Posted by: joh | Apr 30, 2007 8:47:58 AM

The PCE data was just released.

Real PCE in March fell and is now below the quarterly average. So the jump in 1st Q real pce is not generating any momentum. It was a one month event in January. We are ending the quarter with essentially zero real pce growth
base for the 2nd Q.

Posted by: spencer | Apr 30, 2007 8:48:03 AM

It seems that earnings when earmarked for the 650 Billion shares buy back representing an earnings enhancement of 300 BP points (As calculated by MSDW for the first quarter) are in the bracket of total earnings of 3-4 PCT (which is still an astonishing and respectable result within the macro economic context).
Further on I will stress the dubious quality of earnings for the major banks worldwide as they cannot have been spared by a down cycle in the real estate, they are just procrastinating on their results adjustments. There is stress in the banking sector and it is not only 50 subprime lenders and HSBC.
The ratings agencies will be again scrutinised.
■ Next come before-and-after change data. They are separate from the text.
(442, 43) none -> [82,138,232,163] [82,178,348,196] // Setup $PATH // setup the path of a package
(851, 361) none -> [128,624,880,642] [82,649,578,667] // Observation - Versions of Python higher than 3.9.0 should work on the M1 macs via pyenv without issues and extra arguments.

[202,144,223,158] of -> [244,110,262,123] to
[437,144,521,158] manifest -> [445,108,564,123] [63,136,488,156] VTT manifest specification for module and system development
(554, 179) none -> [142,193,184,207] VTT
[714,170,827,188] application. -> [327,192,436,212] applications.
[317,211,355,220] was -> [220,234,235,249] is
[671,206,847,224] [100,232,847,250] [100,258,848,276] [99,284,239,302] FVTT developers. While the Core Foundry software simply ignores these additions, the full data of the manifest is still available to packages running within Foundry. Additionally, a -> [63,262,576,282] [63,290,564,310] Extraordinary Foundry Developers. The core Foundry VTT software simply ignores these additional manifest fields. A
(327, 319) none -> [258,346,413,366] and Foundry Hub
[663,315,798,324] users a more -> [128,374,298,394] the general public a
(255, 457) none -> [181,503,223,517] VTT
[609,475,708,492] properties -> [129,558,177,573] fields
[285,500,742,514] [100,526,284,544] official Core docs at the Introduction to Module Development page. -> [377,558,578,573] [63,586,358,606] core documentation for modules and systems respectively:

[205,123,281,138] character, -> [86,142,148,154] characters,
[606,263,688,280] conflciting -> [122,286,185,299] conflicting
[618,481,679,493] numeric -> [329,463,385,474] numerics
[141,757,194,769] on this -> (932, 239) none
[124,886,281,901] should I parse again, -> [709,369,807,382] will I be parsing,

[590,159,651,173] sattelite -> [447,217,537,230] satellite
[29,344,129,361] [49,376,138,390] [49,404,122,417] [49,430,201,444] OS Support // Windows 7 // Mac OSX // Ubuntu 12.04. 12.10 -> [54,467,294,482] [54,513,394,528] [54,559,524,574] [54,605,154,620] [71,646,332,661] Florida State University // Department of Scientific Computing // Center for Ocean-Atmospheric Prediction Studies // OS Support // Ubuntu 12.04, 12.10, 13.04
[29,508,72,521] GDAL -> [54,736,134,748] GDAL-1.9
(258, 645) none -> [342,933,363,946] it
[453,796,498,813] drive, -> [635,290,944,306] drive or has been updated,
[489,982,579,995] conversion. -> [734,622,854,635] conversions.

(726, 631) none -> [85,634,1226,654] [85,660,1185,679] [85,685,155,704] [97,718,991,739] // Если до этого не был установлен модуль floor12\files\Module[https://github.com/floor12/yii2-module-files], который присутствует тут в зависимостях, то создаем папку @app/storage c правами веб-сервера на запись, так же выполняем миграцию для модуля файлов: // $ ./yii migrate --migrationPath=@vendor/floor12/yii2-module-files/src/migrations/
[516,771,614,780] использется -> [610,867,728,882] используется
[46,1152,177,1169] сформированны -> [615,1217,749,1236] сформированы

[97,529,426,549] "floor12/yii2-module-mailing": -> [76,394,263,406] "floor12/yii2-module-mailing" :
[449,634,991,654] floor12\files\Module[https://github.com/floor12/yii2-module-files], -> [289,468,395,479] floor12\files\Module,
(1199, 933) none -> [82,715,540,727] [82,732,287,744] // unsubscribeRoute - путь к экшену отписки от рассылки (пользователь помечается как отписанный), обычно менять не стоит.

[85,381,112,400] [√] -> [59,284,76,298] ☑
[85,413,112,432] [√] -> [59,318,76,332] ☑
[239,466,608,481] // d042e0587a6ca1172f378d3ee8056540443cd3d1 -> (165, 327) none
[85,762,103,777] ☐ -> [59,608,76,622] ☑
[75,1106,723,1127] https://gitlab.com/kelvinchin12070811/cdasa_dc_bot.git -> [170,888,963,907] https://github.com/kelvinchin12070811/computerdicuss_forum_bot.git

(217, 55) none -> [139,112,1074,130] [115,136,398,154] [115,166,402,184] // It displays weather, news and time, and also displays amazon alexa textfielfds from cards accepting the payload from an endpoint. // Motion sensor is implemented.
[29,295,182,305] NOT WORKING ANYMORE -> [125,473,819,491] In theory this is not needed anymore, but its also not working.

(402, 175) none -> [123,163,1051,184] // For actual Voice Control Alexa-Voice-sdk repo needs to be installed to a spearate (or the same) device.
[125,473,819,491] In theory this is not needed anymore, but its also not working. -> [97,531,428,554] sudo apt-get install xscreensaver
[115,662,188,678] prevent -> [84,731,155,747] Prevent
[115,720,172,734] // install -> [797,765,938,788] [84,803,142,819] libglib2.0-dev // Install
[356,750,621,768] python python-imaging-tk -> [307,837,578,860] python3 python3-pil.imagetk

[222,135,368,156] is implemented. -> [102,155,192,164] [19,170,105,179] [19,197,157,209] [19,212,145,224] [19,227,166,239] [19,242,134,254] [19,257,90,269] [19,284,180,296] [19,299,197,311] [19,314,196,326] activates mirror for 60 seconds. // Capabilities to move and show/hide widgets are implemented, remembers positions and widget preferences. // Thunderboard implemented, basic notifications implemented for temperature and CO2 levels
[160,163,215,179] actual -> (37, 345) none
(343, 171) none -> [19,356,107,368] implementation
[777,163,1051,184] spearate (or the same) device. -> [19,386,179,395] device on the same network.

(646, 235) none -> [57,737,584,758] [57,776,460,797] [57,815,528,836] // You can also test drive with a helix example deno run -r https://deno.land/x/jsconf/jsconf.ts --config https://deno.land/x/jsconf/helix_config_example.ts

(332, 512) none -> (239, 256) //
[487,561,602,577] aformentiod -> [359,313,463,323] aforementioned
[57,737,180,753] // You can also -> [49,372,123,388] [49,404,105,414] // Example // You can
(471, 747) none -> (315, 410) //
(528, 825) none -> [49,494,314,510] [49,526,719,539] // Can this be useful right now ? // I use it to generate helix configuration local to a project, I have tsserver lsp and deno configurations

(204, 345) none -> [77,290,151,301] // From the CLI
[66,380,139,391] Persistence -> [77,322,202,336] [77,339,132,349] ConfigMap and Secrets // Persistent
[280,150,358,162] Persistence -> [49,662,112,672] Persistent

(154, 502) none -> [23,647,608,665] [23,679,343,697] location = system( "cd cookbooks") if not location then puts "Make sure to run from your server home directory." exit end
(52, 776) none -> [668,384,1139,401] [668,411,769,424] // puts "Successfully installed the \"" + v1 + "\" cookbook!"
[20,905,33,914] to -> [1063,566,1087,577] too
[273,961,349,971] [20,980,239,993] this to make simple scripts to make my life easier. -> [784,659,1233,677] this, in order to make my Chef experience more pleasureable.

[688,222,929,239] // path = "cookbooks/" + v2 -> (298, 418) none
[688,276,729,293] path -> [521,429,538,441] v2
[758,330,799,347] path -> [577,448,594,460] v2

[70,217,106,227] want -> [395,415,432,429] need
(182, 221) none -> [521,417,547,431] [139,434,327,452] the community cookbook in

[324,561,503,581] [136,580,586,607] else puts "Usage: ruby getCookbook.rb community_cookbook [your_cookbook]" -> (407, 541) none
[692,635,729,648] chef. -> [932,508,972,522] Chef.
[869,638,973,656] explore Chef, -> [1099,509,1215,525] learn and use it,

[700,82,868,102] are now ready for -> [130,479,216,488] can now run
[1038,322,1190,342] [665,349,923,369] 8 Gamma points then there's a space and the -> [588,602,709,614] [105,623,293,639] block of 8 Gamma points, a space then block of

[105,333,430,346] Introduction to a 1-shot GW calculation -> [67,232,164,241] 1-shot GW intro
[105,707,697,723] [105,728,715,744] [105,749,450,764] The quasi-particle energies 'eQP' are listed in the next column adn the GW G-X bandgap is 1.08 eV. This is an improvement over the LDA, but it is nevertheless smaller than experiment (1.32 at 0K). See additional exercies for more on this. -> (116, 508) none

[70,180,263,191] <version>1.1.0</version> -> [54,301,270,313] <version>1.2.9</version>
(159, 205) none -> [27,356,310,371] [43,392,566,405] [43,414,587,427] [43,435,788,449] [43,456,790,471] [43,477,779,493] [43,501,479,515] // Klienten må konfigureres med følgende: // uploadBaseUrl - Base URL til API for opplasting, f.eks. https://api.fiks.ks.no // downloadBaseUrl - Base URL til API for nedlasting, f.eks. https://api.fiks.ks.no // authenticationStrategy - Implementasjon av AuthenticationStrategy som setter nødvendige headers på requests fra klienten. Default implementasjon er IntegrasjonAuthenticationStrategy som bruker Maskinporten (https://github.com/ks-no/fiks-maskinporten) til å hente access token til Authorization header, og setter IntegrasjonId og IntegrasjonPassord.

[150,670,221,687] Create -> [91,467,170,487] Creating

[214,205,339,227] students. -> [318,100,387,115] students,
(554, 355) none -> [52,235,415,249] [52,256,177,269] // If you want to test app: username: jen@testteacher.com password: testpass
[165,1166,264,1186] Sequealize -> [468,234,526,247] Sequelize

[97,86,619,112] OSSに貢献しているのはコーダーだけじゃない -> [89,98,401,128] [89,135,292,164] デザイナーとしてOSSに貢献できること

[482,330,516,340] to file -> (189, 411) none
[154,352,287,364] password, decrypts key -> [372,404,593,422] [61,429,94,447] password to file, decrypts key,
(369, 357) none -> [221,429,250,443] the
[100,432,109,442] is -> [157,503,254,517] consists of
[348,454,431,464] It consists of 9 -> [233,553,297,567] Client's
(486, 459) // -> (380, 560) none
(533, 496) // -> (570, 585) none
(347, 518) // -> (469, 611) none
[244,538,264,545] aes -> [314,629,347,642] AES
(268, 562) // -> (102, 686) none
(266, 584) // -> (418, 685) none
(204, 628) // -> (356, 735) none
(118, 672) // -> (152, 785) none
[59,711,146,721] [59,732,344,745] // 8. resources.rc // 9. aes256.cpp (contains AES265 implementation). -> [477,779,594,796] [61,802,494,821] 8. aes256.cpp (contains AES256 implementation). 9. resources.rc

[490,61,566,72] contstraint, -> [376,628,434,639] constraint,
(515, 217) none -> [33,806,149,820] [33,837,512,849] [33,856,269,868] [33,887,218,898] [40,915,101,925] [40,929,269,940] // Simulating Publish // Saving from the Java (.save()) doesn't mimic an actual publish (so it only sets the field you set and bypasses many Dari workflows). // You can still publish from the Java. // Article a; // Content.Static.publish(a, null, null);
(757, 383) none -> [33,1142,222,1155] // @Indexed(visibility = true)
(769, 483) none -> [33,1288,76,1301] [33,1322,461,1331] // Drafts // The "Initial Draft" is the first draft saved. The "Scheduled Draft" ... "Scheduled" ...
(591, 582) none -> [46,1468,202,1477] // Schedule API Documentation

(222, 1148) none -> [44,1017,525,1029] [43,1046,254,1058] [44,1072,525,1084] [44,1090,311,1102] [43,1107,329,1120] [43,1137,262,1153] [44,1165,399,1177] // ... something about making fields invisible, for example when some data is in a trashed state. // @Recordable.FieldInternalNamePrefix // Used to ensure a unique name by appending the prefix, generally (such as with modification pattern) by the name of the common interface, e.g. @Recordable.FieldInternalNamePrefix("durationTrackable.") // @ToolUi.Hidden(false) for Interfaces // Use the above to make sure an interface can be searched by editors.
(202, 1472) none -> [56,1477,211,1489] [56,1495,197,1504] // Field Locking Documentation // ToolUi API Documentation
Posted by: Philippe | Apr 30, 2007 9:00:42 AM

Scrutinized by whom? The SEC? I seriously doubt it. This rally is the will of the powers that be...

Posted by: John | Apr 30, 2007 9:17:43 AM

I've always wondered why there are several "speeches" planeed each and every time we get economic numbers out. Are they helping us understand the archaic methodology that they use in gathering this data? or explaining, yet again, another "change" in how they arrived at say the housing numbers with a +\- of 12.34567890%

How thoughtful of them.........LOL

Ciao
MS

Posted by: michael schumacher | Apr 30, 2007 9:47:39 AM

If the bond markets keep reacting in this fashion, the Fed is going to have to suck up a lot of liquidity to protect their 5.25% target rate.

Posted by: Winston Munn | Apr 30, 2007 11:34:34 AM

Is anyone interested in discussing the potential of a credit crunch? This board likes to discuss monetary supply and the hidden M3, and I'd love to see a discussion of this paper:

(PDF):
http://research.stlouisfed.org/publications/review/69/09/Historical_Sep1969.pdf
(TinyURL link to PDF):
http://tinyurl.com/327zlp

-TexasHippie

Posted by: TexasHippie | Apr 30, 2007 12:05:42 PM

If the 3-month T-bill falls to 4.75%, the Fed may be forced into chasing it with the target rate - the benign inflation numbers give them excuse, but so long dollar if they do. I simply can't believe they would suck up that much liquidity, though, to protect the target rate. A rate cut would give the market an excuse for a big bounce, but I can't see a cut being enough to rescue to ecomony going forward.